Please DON'T NeGLECT I-AM-bic FEET
Let’s Practise: Four Iambs per line: (tetrameter)
Please DON’T neGLECT iAMbic FEET
Did YOU have TOAST for BREAKfast THEN?
My GRANDdad’s TEETH come OUT at NIGHT.
I HOPE you WON’T work HARD toDAY.
With HOMEwork DONE it’s TIME for BED.
My BROTHer’s ALways LATE for SCHOOL.
I THINK you KNOW the REASon WHY.
My DOG barks WHEN the POSTman COMES.
The LEAVES are FALLing FROM the TREES.
When CHRISTmas COMES I’ll GET a BIKE.
It's EASy PEASy AS you SEE!
With THINGS to DO, I MUST get ON.
EnJOY your DAY and PRACtise HARD.
Iambs from other writers:
How DOTH the LITTle CROCoDILE
ImPROVE his SHINy TAIL . . .
An EMERald IS as GREEN as GRASS;
A RUBy RED as BLOOD.
I WANdered LONEly AS a CLOUD
That FLOATS on HIGH o’er DALES and HILLS
Then after reading and writing about iambic feet for a little while, I’m sure that you, in the same way as I, will sit down and write a poem - - yes, even if it is very funny - - but your poem will be perfectly iambic in every way.
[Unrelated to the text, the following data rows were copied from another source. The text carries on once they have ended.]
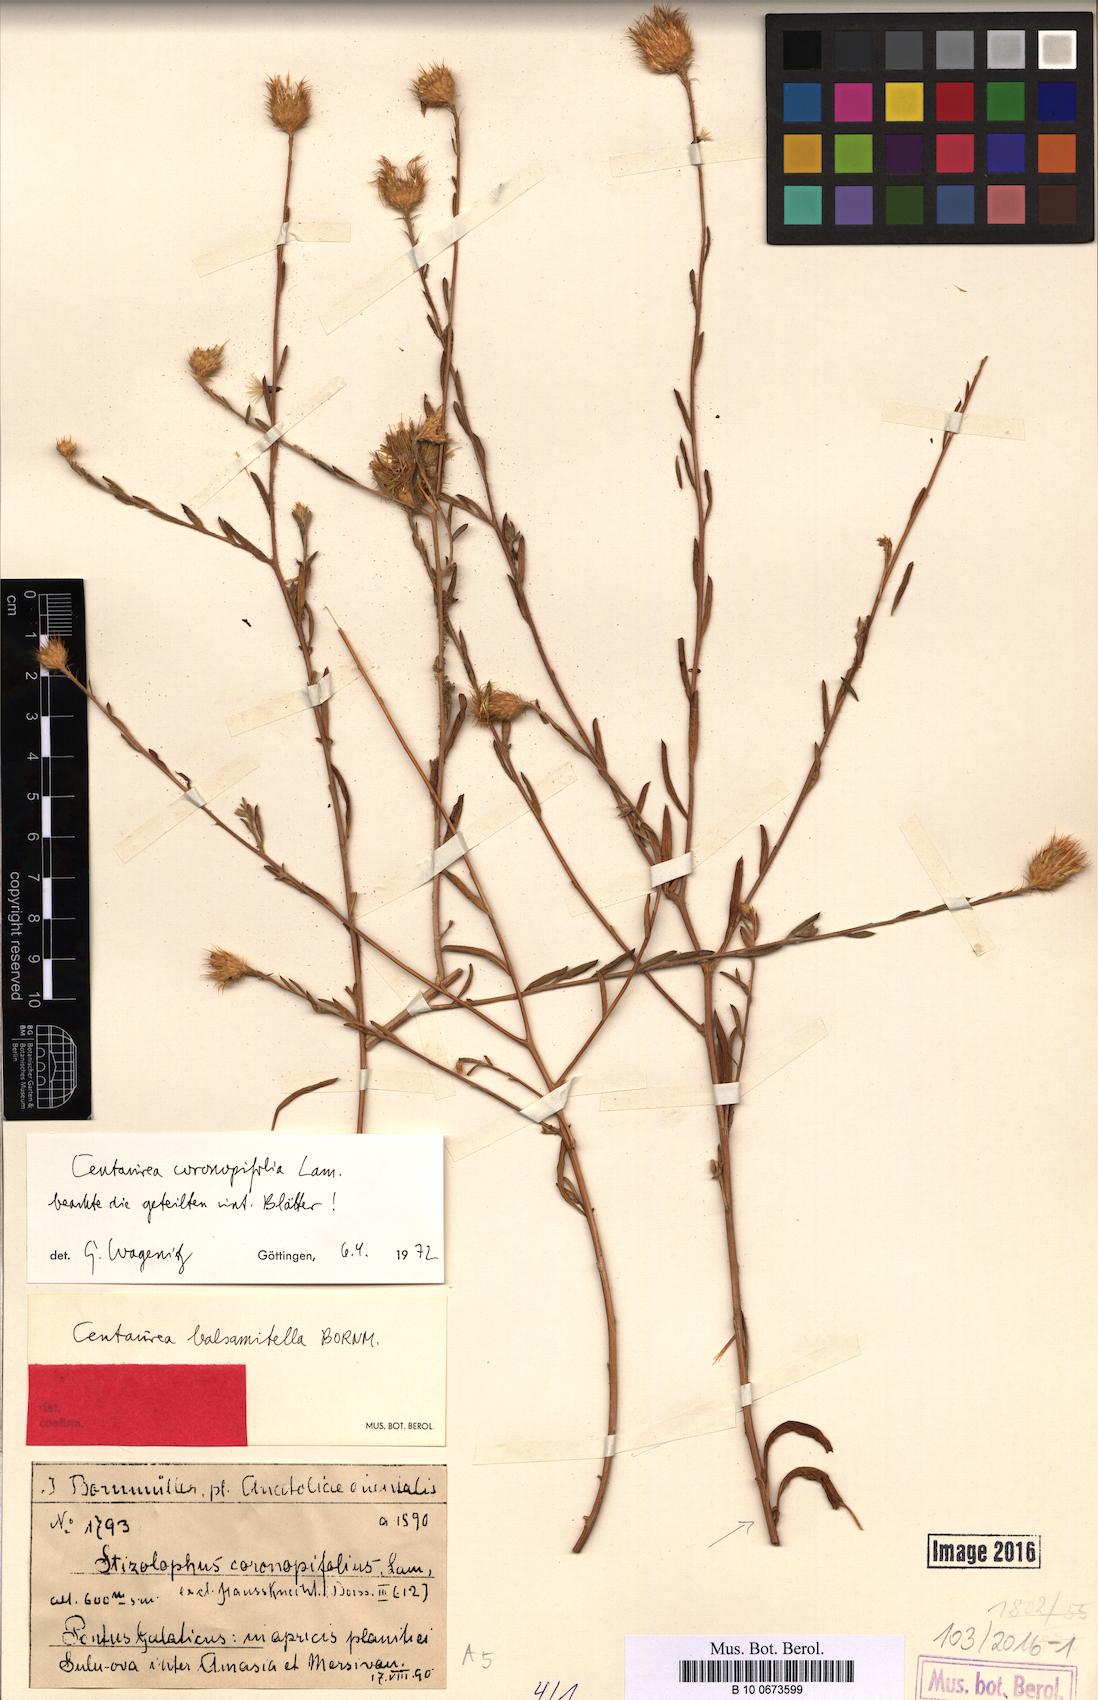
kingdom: Plantae
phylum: Tracheophyta
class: Magnoliopsida
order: Asterales
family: Asteraceae
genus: Stizolophus
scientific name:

eg: I WANdered LONEly AS a CLOUD
I TRIED to EAT iAMbic FEET
And USED a KNIFE and FORK
Then look in Rhymezone and see what rhymes with FORK and could be included in a verse about eating. You’ll see the word PORK. So, try your next two lines, eg:
I CHEWED and CHEWED and SPAT them OUT
And MUCH preFERRED some PORK.
Then, on the same subject, why not try anapaests next?
An ANaPAEST is TASTy THOUGH.
They’re RATHer NICE on TOAST –
But PUTTing THEM inSIDE a POEM
Is WHAT I LIKE the MOST.
Come on, let’s try another subject now. You’re really getting into this and it’s lots of fun. That was written with7 iambs over two lines and it’s called heptameter. When you write four iambs in a line, and you rhyme each of the two lines, this is called tetrameter.
Both are great ways of writing:
InSIDE the LIbrary YOU will FIND
Good BOOKS of MANy DIFFerent KINDS.
They SIT on SHELVES and LOOK beLOW
At CHILdren AS they COME and GO.
“Now HERE’S one,” SAID the CRICKet BOOK.
“I KNOW he’s SPORTing FOR just LOOK -
He WEARS a CRICKet CAP for SURE
And WHAT’S beSIDE him ON the FLOOR?
Well, you can finish this. I am quite sure that the boy has brought a cricket bat into the library and just laid it down on the floor as he has looked for his book.
So, have you got the idea now how a good poem is done and how the poet doesn’t just pick up a pen and write a sentence spiralling down the page, but, like a musician, actually learns a bit about the skill of writing first and takes time and puts in effort into his or her poem. You can easily spot those who don’t do this. Oh, it isn’t the good poets of the past. No, no, no. They did learn their skills and also kept up their practice every single day, of that I am sure, and we can learn from them. By understanding how THEY wrote, we can appreciate their skill and, as all humans do, we can copy their skill (not their words) and emulate it ourselves can’t we?